Vietnam has been a close ally of the USA in the 21 st  century and has kept tightening ties especially after signing the Bilateral Trade Agreement in 2001. As a result, it reaps a whopping 25 Billion business from the States every year. In addition, USA offers a handful of non-monetary benefits to the country which have played a key role in placing it on the world map. A practical example being the Permanent Normal Trade Relation granted to Vietnam by WTO in 2007. Underway negotiations of having a Trans-Pacific Partnership with States will further open commercial doors for the country. Other economic integration, treaties and agreement like the APEC, Trade and Investment Framework and the ASEAN Australian-New Zealand Foreign Trade Association have gone a long way in boosting its exports and the overall GDP. The country also trades with Germany, South Korea, New Zealand, Japan, China and Australia, just to mention but a few. These countries collectively earn the country 45 Billion worth of revenue per year.

 

In line with its goal of being fully industrialised by the year 2020, Vietnam is increasing the number of its foreign investors.

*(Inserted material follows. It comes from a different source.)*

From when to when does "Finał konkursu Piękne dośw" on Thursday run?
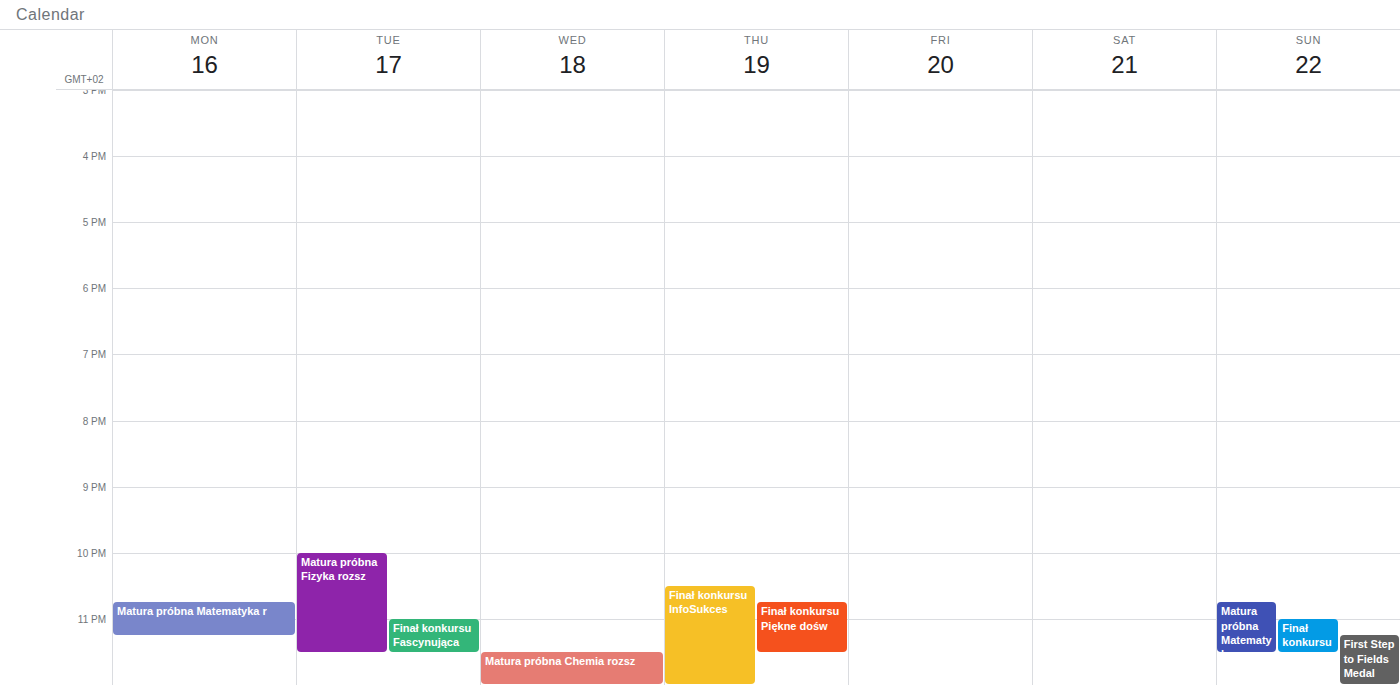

Although Japan has taken an upper hand in developing their infrastructure, a lot, still has to be done in their superstructure, freight logistics and regulatory framework for them to cope up with the stringent competition posed by other rising economies. Otherwise, with their enticing exchange rate policy, free market, intellectual property rights protection, workers right and anti-dumping rule, Vietnam remains a viable option for doing business.

 

In conclusion, Vietnam trade liberalisation, affordable and high quality products and relations to USA and other global partners are growing following the trade agreements it is signing with them. This has resulted in a material growth of their exports national development and GDP in general. It is for these reasons that Vietnam should be a leading trading option from the south-east Asia for any country or investor that is looking out to excel in business.